Form 27EQ is the quarterly TCS return filed by the seller (the manufacturer) on the income tax e-filing portal — analogous to Form 26Q on the TDS side. It lists every buyer's PAN, the gross scrap sale value, the TCS rate, the TCS collected, the challan reference, and the period. Form 27D is the TCS certificate issued by the seller to each buyer — analogous to Form 16A — which the buyer uses to claim TCS credit against their own tax. Form 27D is generated by the seller from the TRACES portal after the quarterly 27EQ is processed. Reconciliation ties the seller's scrap sale ledger to the 27EQ return, and the buyer reconciles their Form 27D against their purchase ledger and bank debit.
Does GSTR-2B show scrap TCS, and how does it interact with GST on scrap?

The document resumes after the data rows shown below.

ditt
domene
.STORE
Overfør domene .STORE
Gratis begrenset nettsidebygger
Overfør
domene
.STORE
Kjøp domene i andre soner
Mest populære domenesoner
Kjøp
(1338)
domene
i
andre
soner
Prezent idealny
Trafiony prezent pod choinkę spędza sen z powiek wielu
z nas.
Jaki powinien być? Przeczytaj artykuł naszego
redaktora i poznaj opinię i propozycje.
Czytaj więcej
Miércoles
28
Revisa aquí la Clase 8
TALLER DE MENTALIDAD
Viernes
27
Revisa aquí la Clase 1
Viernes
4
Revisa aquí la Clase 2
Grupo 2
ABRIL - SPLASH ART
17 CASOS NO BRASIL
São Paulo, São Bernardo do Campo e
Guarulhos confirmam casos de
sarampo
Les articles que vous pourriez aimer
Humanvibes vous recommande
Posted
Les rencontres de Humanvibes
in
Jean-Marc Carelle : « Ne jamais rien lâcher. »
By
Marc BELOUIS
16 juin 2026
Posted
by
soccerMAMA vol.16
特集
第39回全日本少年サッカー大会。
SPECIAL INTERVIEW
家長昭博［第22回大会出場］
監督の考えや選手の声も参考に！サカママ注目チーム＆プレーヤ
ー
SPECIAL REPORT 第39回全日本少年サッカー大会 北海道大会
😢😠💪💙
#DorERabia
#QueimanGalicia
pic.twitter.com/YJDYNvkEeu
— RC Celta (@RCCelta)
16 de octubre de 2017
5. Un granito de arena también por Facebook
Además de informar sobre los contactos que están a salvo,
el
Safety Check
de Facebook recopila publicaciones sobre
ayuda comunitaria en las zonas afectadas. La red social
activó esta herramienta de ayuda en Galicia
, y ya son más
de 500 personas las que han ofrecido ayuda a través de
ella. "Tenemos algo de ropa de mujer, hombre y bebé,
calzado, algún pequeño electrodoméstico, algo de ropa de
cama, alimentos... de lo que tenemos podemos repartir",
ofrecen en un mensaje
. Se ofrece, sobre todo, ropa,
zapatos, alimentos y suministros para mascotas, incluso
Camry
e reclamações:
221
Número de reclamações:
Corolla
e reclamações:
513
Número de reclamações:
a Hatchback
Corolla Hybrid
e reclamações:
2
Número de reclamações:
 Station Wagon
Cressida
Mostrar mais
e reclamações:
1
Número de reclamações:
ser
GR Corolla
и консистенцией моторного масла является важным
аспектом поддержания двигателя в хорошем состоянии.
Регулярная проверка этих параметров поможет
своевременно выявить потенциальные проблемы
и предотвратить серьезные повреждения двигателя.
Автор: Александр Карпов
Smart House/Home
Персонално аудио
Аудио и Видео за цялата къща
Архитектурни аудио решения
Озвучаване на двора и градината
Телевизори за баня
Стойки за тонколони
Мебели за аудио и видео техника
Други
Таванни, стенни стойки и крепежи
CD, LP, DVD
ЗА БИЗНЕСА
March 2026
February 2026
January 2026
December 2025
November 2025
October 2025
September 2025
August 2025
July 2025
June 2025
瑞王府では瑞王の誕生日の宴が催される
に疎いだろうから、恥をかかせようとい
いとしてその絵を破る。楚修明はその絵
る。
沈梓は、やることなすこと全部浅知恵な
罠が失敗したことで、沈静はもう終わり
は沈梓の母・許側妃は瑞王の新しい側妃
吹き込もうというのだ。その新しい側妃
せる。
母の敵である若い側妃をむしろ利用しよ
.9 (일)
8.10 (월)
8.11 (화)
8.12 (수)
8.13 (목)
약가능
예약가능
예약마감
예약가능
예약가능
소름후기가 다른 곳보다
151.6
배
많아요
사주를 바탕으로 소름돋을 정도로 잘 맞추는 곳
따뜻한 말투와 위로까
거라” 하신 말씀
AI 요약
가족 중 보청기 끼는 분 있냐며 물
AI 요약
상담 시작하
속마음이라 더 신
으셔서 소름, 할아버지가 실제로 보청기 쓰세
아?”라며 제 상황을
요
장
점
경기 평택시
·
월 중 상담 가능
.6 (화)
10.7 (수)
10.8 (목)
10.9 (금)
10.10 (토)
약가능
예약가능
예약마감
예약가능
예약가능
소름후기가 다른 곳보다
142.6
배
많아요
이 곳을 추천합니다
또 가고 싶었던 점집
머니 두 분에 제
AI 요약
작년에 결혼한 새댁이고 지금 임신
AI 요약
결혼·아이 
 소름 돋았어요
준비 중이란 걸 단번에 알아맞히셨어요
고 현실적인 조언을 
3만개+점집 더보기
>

Scrap sales attract GST in addition to TCS. The seller (manufacturer) charges GST at the applicable rate (18% on most ferrous scrap, varying for non-ferrous waste, mill scale and specified categories) on the scrap sale invoice, and reports the outward supply in GSTR-1. The buyer's GSTR-2B reflects this as inward supply with GST ITC available, subject to Section 17(5) eligibility rules. The TCS leg sits entirely on the income tax side — Section 394, Form 27EQ, Form 27D, Form 26AS — and does not appear on the GST side. Reconciliation runs two parallel rails: GST (GSTR-1 outward at the seller versus GSTR-2B inward at the buyer) and Income Tax TCS (Form 27EQ at the seller versus Form 26AS at the buyer).